Seven in 10 US investors think the equity market is not fair for all participants, according to a survey by broker ConvergEx.
The issue of whether US markets are rigged against the interests of investors has been under intense scrutiny since the publication of Michael Lewis’ exposé of high-frequency trading (HFT) “Flash Boys” was published last month.
ConvergEx’s survey of 357 market participants found more than half thought HFT is harmful or very harmful to them, while just 19% felt it was helpful.
Survey respondents also revealed they were relatively unprepared to counter the negative effects of HFT despite awareness of the issue. Just 22% said they had made some changes to their trading style as a result of HFT, with 71% having done nothing to tackle the problem.
Eric Noll, president and CEO of ConvergEx Group, said: “Our survey reveals a financial community that is not yet sure how to respond to HFT and the rapidly changing marketplace. ConvergEx is committed to helping its clients navigate this evolving structural and regulatory landscape.”
In his recent book, Lewis states that the speed advantages possessed by HFT firms, including co-location, favourable information distribution and expensive proprietary pipes between exchanges, mean it is difficult if not impossible for other investors to profit on financial markets in the US. The book has thrust the argument into the public sphere and regulators are now taking a much closer look at the role of HFT and how it affects the broader market.
The survey found there was some support to address the issue with increased regulation, and 43% said more regulation was needed. However, 38% felt existing rules were sufficient.
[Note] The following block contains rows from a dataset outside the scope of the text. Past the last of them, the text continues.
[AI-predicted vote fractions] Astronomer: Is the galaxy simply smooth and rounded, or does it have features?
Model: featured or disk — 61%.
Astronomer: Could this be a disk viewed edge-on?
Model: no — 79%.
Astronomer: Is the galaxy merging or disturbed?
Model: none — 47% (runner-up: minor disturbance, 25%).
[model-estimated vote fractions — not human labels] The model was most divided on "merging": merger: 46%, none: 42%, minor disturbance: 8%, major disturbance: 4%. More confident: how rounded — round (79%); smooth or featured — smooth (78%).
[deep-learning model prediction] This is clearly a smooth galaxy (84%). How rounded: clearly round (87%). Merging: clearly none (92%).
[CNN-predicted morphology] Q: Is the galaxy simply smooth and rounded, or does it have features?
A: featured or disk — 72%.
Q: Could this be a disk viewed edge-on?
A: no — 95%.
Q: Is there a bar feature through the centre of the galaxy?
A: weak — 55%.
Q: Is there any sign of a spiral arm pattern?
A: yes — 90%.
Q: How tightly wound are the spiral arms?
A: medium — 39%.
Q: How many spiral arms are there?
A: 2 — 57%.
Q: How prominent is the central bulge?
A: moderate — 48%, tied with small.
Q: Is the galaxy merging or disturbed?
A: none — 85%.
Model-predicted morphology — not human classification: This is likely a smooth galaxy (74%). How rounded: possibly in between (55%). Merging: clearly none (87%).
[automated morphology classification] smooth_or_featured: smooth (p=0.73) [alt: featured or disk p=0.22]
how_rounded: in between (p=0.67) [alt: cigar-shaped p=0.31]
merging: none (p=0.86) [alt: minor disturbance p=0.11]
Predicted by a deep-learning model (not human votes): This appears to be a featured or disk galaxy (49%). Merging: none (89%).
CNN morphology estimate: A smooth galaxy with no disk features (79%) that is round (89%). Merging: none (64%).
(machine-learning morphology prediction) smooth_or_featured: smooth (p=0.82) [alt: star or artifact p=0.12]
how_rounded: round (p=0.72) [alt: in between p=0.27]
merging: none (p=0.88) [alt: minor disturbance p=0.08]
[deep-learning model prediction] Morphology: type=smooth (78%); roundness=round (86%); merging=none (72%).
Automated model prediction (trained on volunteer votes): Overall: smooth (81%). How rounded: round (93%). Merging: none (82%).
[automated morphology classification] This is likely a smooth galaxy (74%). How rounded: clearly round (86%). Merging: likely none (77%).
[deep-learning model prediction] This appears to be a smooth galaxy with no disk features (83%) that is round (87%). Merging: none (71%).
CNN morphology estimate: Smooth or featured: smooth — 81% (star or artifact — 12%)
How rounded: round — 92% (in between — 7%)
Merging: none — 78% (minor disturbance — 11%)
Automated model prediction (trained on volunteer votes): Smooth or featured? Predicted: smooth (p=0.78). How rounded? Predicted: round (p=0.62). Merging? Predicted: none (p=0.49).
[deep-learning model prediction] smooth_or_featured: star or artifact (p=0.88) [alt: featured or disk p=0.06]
“Our survey found that a majority of financial industry participants believe that the US equity markets are unfair and that HFT is harmful. What may be surprising, however, is that most people seem to be taking a wait-and-see posture. Very few respondents to our survey have made any changes recently to the way they interact with the markets and the majority feel that regulatory changes can provide answers,” Knoll added.